Professional schools have long been home to the most contentious affirmative action battles, and Harvard’s are no exception. But at Harvard Law School, disputes about affirmative action have focused less on admissions and more on the prestigious Harvard Law Review, the legal periodical whose editorships are often tickets to judicial clerkships and professorships.
In 1981, all 80-some editors except one were white, and it would be another decade before the Review elected its first black president, Sen. Barack H. Obama, (D-Ill.) Fewer than a dozen of the editors on the Review were women, although Susan R. Estrich, the law professor and Democratic political operative, served as the Review’s president in 1977.
It was then that the saga of the Law Review’s affirmative action program began, when the editors adopted a race- and gender-conscious policy by a 45 to 39 vote, to the vehement opposition of some faculty members. Several months of intense debate and negotiations ensued between the Review and the faculty, at the end of which the Review began for the first time considering factors other than merit in choosing its members.
AN AFFIRMATIVE ACTION
Prior to 1981, law students could join the Review either by being among the top five students in their first-year sections—each class used to be divided into four sections—or through a combination of their grades and their scores on an annual writing competition, a process designed to preserve absolute objectivity.
But the 1981 editors felt it necessary for their admission policy to take into account the underrepresentation of minorities and women.
Under their modified plan, the top four students in each first-year section would still be elected to the Review, but the fifth spot would be reserved for the top-scoring minority student among the top 25, and if no such minority student existed, the fifth spot would go to the woman with the highest grades.
Two days after the adoption of this policy, three editors—including one woman—resigned in protest.
In response, the Review’s leadership convened to reconsider their plan, opting for a non-quota system that would merely take race and gender into consideration. But despite the modification, the Review continued to encounter opposition from students, alumni, and most importantly, from the faculty.
THE FACULTY VOTES NO-CONFIDENCE
In response to the affirmative action policy, the law school appointed a committee led by Detlev F. Vagts ’48, the Bemis professor of international law emeritus, to study the issue.
Though the Review is formally autonomous from the Law School, Vagts pointed out that it relies on the faculty to disclose the grades of the top-scoring students in each first-year section, which the Review uses to select members.
“They got grades from us, individual members of the faculty helped them out, and they occupied Harvard space,” Vagts said of the 1981 Review.
In late March, the faculty committee released its report, stating that although faculty members are “content with the abstract principles of better representation for minorities, [there are] better ways to accomplish the same objectives.”
Within a month, and in light of the concerns expressed by faculty and alumni, the Review voted to postpone the implementation of its affirmative action program if the faculty would accept the general concept behind the policy—something the faculty eventually did.
Mark B. Helm ’78, the Review president at the time, recalls: “The faculty didn’t necessarily agree with the direction we were heading, but the collision course that it seemed like we were on was avoided.

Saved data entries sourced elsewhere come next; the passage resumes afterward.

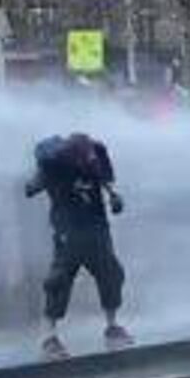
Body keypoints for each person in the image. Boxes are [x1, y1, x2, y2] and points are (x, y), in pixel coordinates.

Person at [27, 133, 131, 359]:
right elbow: (32, 186)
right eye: (83, 160)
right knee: (59, 279)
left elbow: (106, 182)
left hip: (96, 226)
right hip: (68, 230)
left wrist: (114, 197)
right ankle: (49, 337)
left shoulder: (96, 157)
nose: (88, 163)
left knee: (111, 273)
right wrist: (39, 183)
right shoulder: (54, 164)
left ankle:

We were not especially keen to provoke a fight with the faculty but we weren’t willing to abandon our plans either.”
The following year, the Review adopted an affirmative action policy that allowed the editors to consider race in selecting its new members.
BRINGING IN THE FAIRER SEX
In the ensuing years, the Review has also been criticized for the dearth of women on its staff, a matter left unaddressed by the 1982 policy.
“The law review’s current affirmative action policy is directed towards members of traditionally underrepresented and disadvantaged minorities, and individuals with disabilities,” the current Review’s President Aileen M. McGrath wrote in an e-mail. “There is not an affirmative action policy for gender.”
The call for extending affirmative action to women was most recently renewed in 2003. That year, the portion of women editors fell to 25 percent—the lowest level in a decade.
But the argument for gender-based affirmative action gained little traction.
Beneficial Professor of Law Charles Fried said at the time that “this seems to be a manufactured issue,” citing the fact that a number of the Review’s recent presidents had been women. Law School Dean Elena Kagan—who was the supervising editor of the Law Review during her time at the Law School—told The Crimson then that “the under-representation of women on the Law Review is a concern, but I’m not inclined to think an affirmative action plan is the answer.”
Despite the lack of an affirmative action policy for women, the number of women on the Review’s staff has increased. Of the 43 editors from the Class of 2007, 19 are women.
ADMINISTERING EQUALITY TODAY
The Review’s selection process has also markedly changed since the disputes of 1981. McGrath said that “the writing competition is [now] the central part of the process.”
Today, 14 editors are selected with equal weight on grades and writing competition scores and 20 on the basis of the competition alone.
The remaining seven to nine spots are filled on a discretionary basis, which McGrath wrote “can be used for [the] affirmative action program.”